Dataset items
--

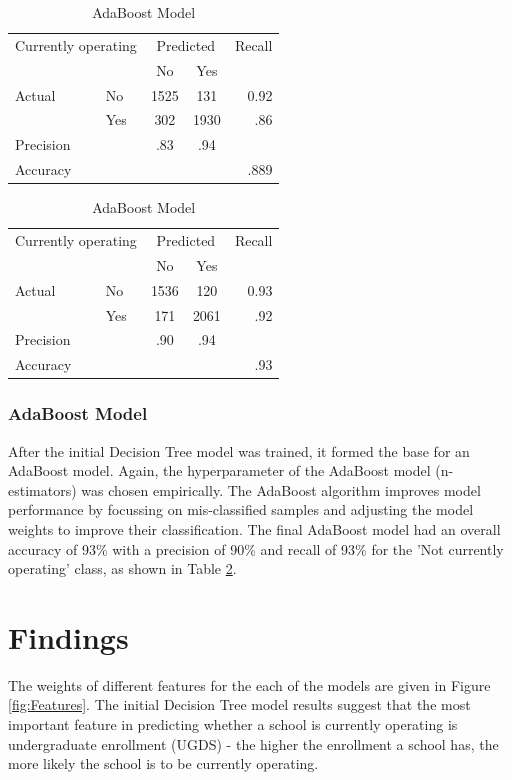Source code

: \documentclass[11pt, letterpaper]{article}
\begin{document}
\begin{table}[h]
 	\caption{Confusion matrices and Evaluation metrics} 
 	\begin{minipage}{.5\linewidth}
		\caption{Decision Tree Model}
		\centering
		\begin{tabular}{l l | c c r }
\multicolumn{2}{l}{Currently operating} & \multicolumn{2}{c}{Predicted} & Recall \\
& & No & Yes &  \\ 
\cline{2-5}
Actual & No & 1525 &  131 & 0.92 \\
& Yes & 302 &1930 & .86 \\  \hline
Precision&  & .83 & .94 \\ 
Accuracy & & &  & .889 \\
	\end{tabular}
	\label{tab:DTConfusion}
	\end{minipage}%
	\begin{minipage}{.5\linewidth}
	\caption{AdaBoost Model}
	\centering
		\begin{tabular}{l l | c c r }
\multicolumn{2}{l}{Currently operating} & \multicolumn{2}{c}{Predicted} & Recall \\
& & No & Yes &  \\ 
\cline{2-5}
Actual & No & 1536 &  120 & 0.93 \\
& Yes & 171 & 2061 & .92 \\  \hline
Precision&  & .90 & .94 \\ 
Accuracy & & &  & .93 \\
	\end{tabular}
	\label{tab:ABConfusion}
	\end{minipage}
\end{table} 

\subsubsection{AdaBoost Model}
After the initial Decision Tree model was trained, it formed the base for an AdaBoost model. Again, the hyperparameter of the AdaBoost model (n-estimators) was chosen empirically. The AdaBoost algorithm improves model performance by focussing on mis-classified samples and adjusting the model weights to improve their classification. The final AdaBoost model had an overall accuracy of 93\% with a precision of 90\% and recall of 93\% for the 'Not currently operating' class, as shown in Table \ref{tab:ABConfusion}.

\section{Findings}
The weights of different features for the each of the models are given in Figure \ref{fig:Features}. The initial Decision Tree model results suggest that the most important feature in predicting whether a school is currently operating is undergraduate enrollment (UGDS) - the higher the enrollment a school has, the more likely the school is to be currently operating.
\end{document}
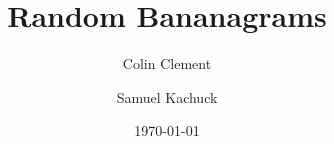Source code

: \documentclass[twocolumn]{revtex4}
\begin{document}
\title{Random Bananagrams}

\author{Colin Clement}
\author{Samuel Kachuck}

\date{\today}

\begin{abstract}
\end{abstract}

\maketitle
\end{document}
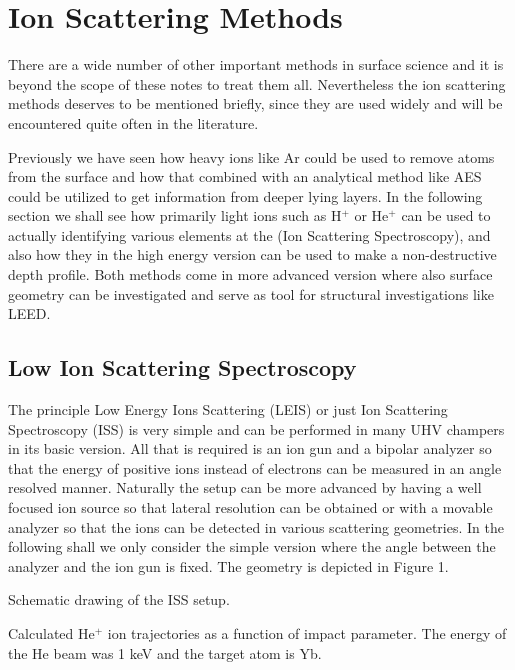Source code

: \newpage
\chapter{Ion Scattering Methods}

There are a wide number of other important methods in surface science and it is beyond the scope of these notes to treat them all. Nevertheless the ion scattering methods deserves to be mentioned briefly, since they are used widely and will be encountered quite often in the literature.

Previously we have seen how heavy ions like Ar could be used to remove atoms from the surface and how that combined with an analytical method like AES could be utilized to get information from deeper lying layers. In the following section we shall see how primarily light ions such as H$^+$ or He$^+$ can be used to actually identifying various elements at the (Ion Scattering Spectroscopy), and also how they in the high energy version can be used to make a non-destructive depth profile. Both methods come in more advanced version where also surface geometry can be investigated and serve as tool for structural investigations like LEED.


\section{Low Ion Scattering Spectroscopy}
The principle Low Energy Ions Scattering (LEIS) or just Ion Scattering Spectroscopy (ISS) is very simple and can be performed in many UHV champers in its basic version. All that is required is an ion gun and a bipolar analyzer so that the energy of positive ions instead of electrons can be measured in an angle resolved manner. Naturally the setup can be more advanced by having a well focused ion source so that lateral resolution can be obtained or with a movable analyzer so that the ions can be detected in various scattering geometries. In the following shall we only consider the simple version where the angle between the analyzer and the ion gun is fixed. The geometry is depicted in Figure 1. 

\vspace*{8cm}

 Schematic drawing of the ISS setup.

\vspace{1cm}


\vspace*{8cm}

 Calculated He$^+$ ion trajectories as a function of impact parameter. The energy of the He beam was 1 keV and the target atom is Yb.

--

About this exercise:
Give the number of lines above that contain the word "minipage", with no other text.

Response:
4